---- TEXT BLOCK

The proposed device may help reduce frequent charging of wireless electronic devices such as mobile phones and other Internet of Thing (IoT) based devices.
New Delhi: As we are moving toward a data-driven age, there is a need for faster and very low power computing.
Memories play a crucial role in this, as for faster processing of data; the CPU rapidly reads and writes on the memory.
A researcher at the Indian Institute of Technology (IIT) Delhi has designed a device for high-density magnetic memory in collaboration with the National University of Singapore (NUS). The proposed device may help reduce frequent charging of wireless electronic devices such as mobile phones and other Internet of Thing (IoT) based devices.
The main memory, i.e., the Random-access memory (RAM), is most commonly used in modern computer architecture.
These are SRAMs and DRAMs, which are based on CMOS technology. They are fast but volatile and require a constant supply of power, which consumes lots of energy. But, if these could be made non-volatile, then computing could be made more energy-efficient.
Spintronics memories like spin-transfer torque magneto-resistive RAM (STT-MRAM) and spin-orbit torque magneto-resistive RAM (SOT-MRAM) are inherently non-volatile. They consume no power at standby. Also, their operation speeds are comparable to RAMs. Hence, these spintronics memories are the most potential candidates for replacing current electronic RAMs, says IIT Delhi statement.

--------
---- SUPPLIED RECORDS

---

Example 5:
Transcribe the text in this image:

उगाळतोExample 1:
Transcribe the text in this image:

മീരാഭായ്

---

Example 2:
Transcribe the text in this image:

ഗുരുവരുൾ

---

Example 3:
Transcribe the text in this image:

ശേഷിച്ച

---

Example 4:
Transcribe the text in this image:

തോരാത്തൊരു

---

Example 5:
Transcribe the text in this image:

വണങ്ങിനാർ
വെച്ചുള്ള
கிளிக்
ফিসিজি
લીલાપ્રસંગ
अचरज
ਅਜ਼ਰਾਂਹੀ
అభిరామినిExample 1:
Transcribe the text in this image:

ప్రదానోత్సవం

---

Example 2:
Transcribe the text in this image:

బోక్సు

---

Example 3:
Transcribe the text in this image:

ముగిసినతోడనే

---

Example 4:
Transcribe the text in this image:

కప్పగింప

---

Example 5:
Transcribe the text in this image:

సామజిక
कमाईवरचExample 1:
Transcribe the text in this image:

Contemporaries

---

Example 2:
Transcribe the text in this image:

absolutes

--------
---- SUPPLIED RECORDS

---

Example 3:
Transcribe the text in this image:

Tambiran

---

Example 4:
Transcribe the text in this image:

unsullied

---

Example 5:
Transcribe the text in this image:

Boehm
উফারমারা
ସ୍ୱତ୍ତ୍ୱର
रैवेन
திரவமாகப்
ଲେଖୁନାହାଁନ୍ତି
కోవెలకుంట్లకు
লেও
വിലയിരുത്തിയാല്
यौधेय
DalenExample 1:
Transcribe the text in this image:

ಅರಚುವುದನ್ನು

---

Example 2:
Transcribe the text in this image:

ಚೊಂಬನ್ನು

--------
---- SUPPLIED RECORDS

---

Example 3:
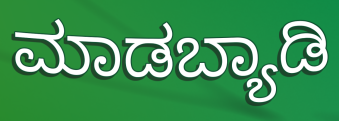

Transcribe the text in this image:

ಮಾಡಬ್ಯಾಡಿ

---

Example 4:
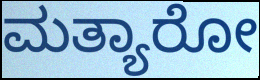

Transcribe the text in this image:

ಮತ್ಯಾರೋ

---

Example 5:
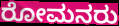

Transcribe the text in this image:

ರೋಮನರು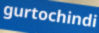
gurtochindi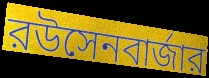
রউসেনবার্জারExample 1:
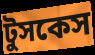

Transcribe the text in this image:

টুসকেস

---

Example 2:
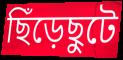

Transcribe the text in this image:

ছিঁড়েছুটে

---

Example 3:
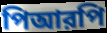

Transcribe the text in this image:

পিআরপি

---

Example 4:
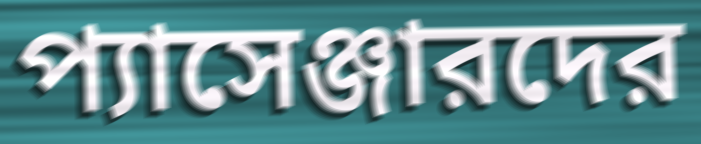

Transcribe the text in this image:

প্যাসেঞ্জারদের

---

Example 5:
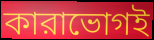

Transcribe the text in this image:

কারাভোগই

--------

TASKS AND EXERCISES =
A - Write out the passage of the article on magnetic memory that opens with the words containing "New Delhi: As" and closes with "on the memory.", copying it word for word.
B - Carry on writing the article on magnetic memory, starting after its final sentence.

SOLVED TASKS =
A -
New Delhi: As we are moving toward a data-driven age, there is a need for faster and very low power computing.
Memories play a crucial role in this, as for faster processing of data; the CPU rapidly reads and writes on the memory.

B -
SOT-MRAMs are better than STT-MRAM in terms of reliability and writing speed but lags in achieving high integration density. This is because, unlike STT-MRAM, which is a two-terminal device and needs one transistor for reading and writing operation, the SOT-MRAMs require two transistors each for reading and writing. Thus SOT-MRAM requires a larger area per bit as compared to STT-MRAM, as shown in figure-1.
Also, SOT-MRAM is less prone to breakdown due to separate read and write paths; this is absent in STT-MRAMs.
Hence, SOT-MRAM is the preferred choice among the research community; however, significant work is required to increase their areal density.
In a collaborative work between Prof. Rahul Mishra from the Centre for Applied Research in Electronics (CARE), IIT Delhi, and Prof. Hyunsoo Yang from the National University of Singapore (NUS), a possible solution for achieving higher integration density in SOT-MRAMs was proposed and experimentally demonstrated.
Prof. Rahul Mishra, CARE, IIT Delhi, said, “We demonstrated a shared write channel based multi-bit SOT cell scheme, which reduces the number of transistors required per bit. This cell design requires half the area compared to conventional SOT MRAM, thus almost doubles the area efficiency of the memory chip.”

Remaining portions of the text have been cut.